Aéroports ou passoires ?

S’il y a une leçon que l’on peut déjà tirer de l’affaire du vol MH370, c’est que, quelles que soient les motivations des deux passagers qui ont embarqué à bord de l’avion de la Malaysia Airlines, ils n’ont pas sélectionné cet aéroport au hasard.

Il est en effet connu des milieux criminels qu’il est plus difficile d’embarquer aujourd’hui à bord d’un avion depuis les É.-U. ou Israël, où le niveau de sécurité est en permanence au plus haut niveau à cause de la menace, que depuis certains pays d’Asie.

Alors que j’étais policier dans la lutte antiterroriste en France, j’ai participé – entre autres – à l’enquête sur le détournement en 1994 du vol d’Air France entre Alger et Marseille. Ce détournement s’est soldé par la mort de tous les terroristes dans une opération du Groupe d’intervention de la gendarmerie nationale (GIGN), qui reste encore aujourd’hui un modèle du genre.

Point le plus faible

À l’époque, l’enquête avait montré qu’outre le choix logique de l’aéroport de départ – puisque les terroristes faisaient partie du groupe islamique armé (GIA, datant d’avant Al-Qaïda) –, l’aéroport d’Alger avait été sélectionné par les terroristes à cause de son faible niveau de sécurité. Ceux-ci avaient en effet embarqué à bord de l’avion déguisés en policiers avant d’en prendre le contrôle.

C’est une constante chez tous les groupes terroristes que de chercher le point le plus faible pour pouvoir frapper si possible un grand coup. On ne sait pas aujourd’hui si la piste terroriste est la bonne dans le cas du vol MH370, mais les gens réalisent avec cette affaire que la sécurité qui leur est «vendue» par les gouvernements et les compagnies aériennes relève souvent plus de l’illusion qu’autre chose.

Contrôle des documents

En effet, tous les spécialistes de la question le savent, aucun système de sécurité n’est totalement infranchissable et chaque mesure de sécurité à sa parade. Pour les aéroports, la faiblesse réside principalement dans le contrôle des documents. Un travail indispensable puisqu’il existe plus de 40 millions de documents perdus ou volés qui figurent dans la base de données d’Interpol. Malgré cela, de nombreux aéroports n’effectuent pas de vérifications dans cette base.

Lorsque l’on récupère sa carte d’embarquement au comptoir où la borne automatisée, on présente son passeport, croyant que celui-ci est alors systématiquement contrôlé. Mais ce n’est pas le cas. Le passeport est une nouvelle fois présenté au moment de l’embarquement, mais à cette occasion le personnel de la compagnie aérienne se contente de vérifier que le nom du passeport concorde à celui de la carte, sans plus. Ainsi, il est possible d’embarquer sur un avion avec un passeport signalé perdu ou volé sans que personne ne s’en soit rendu compte.

Le mirage technologique

Pire encore, on croit à tort que certains systèmes de haute technologie vont mieux nous protéger alors que c’est parfois l’inverse qui se produit. Un exemple chez nous avec le programme NEXUS, qui est destiné à accélérer le passage de la frontière canado-américaine en utilisant des voies réservées ou un accès en libre-service.

Or, pour bénéficier de ce programme, il faut qu’une enquête soit menée auprès des services de renseignements canadiens. Mais en réalité, le SCRS préfère ne pas divulguer ce qu’il sait sur un individu pour ne pas compromettre ses enquêtes.

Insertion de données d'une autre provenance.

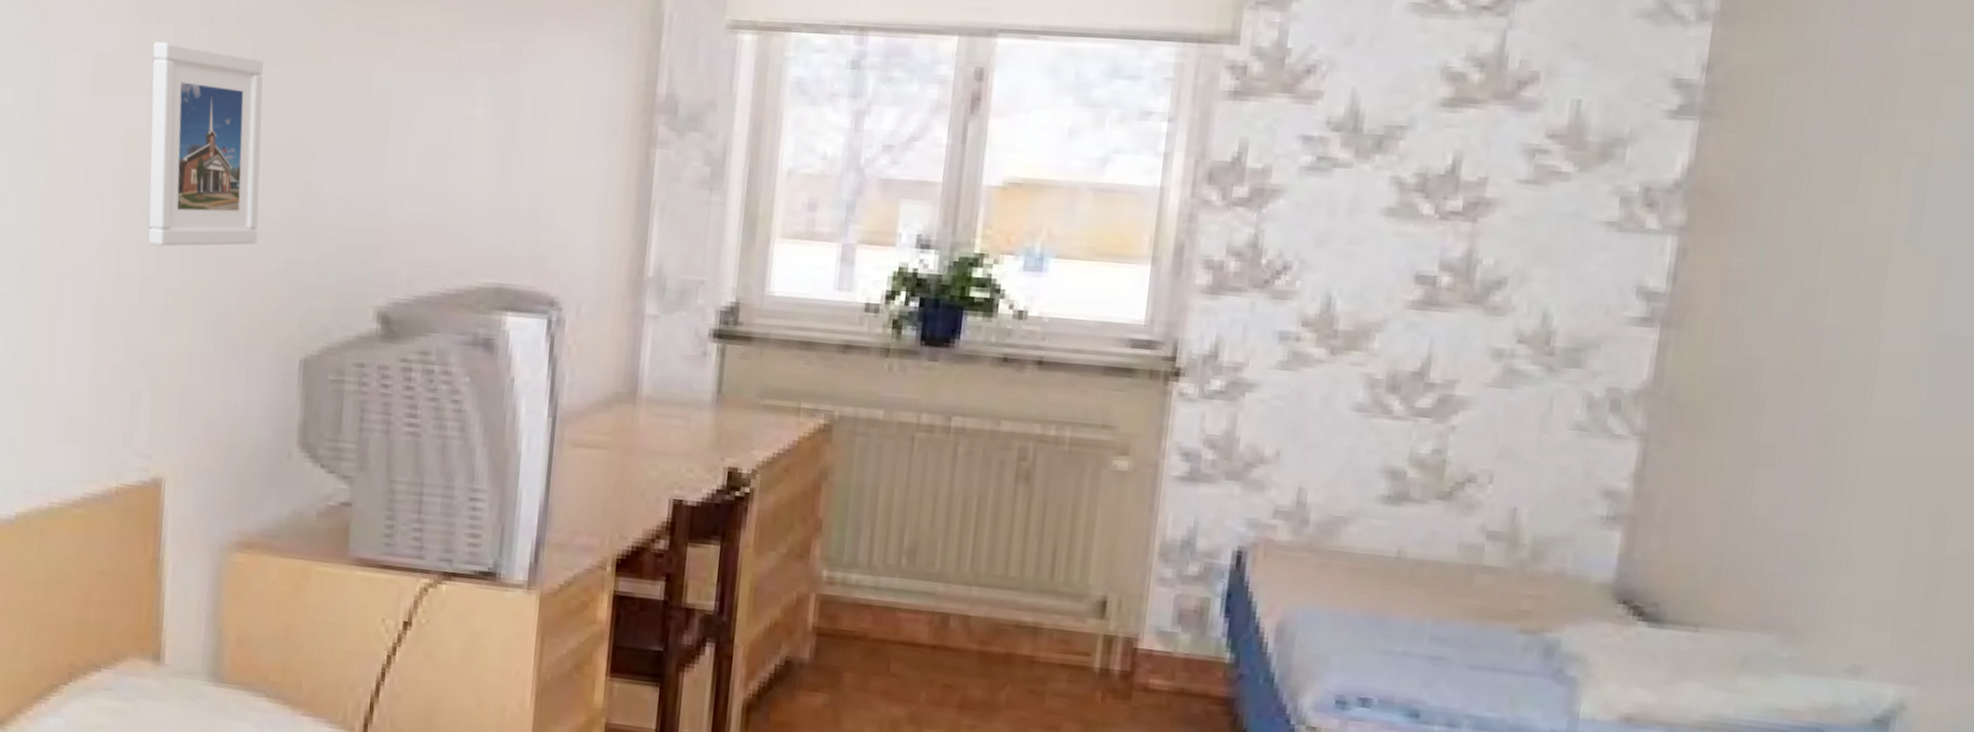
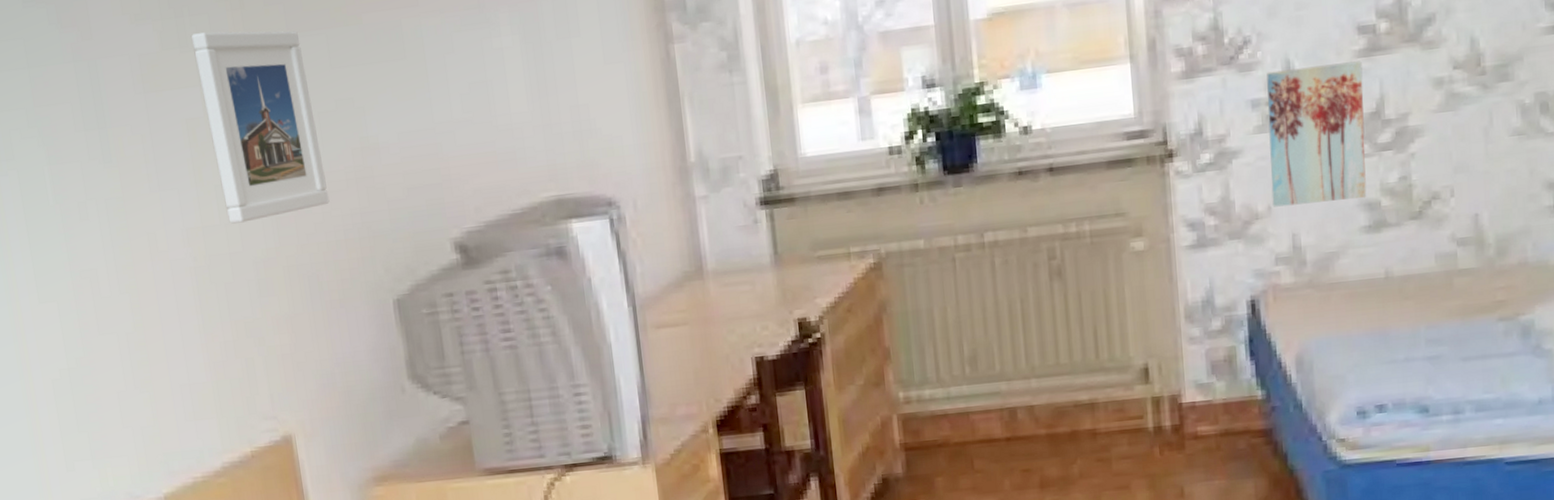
wall art: none [1282,305,1414,465] -> present [1267,61,1367,207]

D’autre part, en cas de réclamation en Cour suite au refus du certificat NEXUS, le SCRS pourrait avoir à divulguer l’origine de cette information, ce que le service de renseignement cherche à éviter à tout prix.

Voilà de quoi rendre tout ce système bien moins sûr qu’on ne le prétend et finalement moins efficace que le simple et bon vieux recours aux bases de données d’Interpol.

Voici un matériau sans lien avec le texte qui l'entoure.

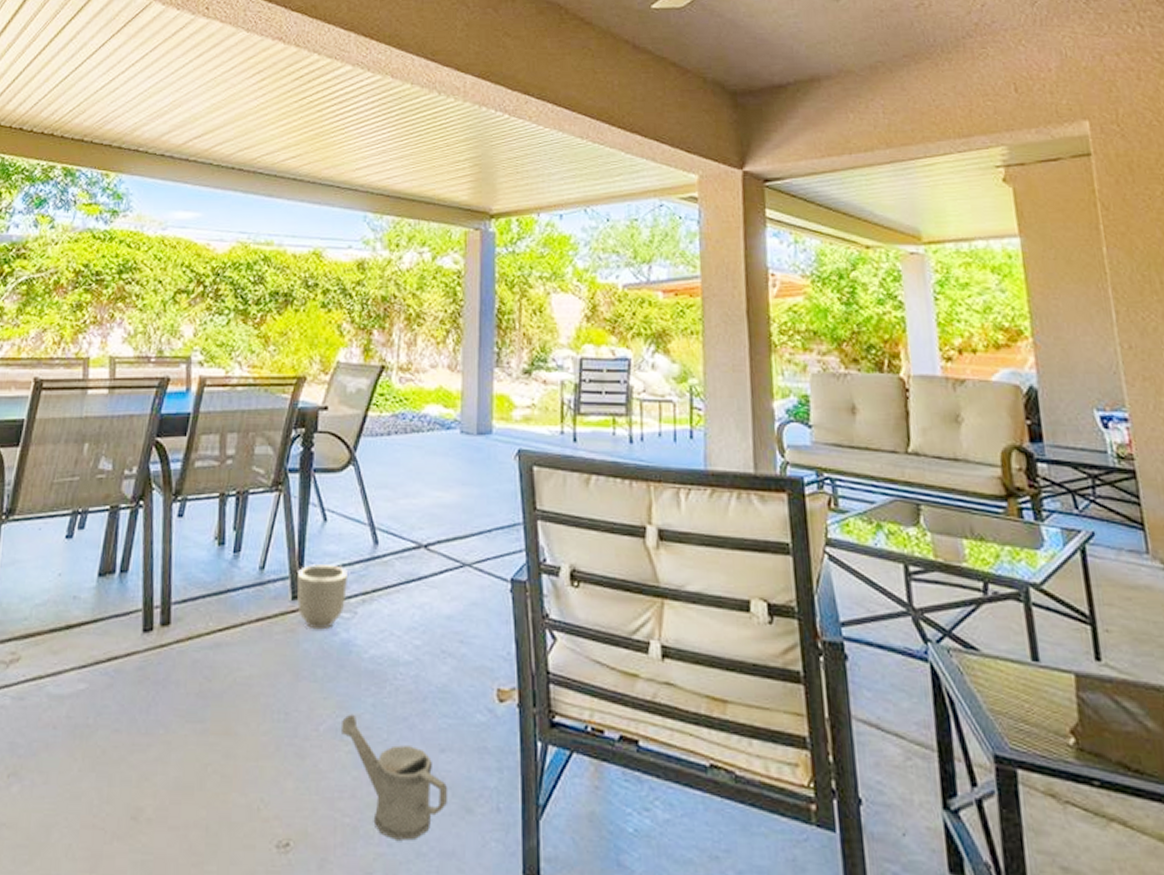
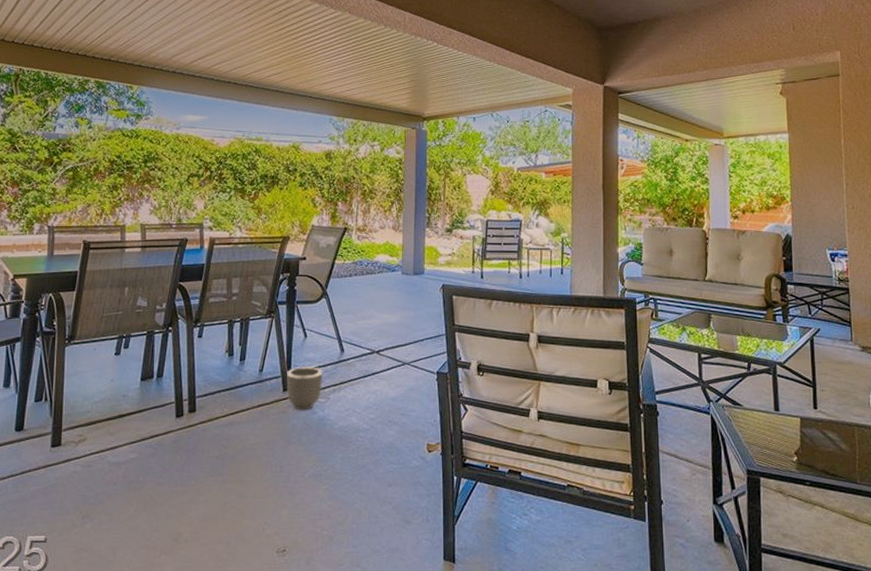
watering can: present [340,714,448,841] -> none [319,465,394,543]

* Cet article est une version plus complète de la chronique parue le jeudi 13 mars dans la rubrique « opinions » du journal de Montréal.

MISE À JOUR : Dans mon article du 11 mars 2014, je mettais à jour une information exclusive quant au fait que le vol de la Malaysian Airlines avait continué de voler plusieurs heures après avoir disparu des radars. Vous avez été nombreux à m’écrire pour vous étonner de cette information et, certains, à remettre en cause sa validité.
Deux jours plus tard, plusieurs grands journaux tels que le Wall Street Journal confirment cette information selon d’autres sources que les miennes. Informations reprises par le journal Le Monde. Enfin, mon collègue, blogueur au journal, William Reymond, publie ce matin de nouvelles informations et hypothèses qui renforcent elles aussi les révélations que je vous faisais ici au début de la semaine.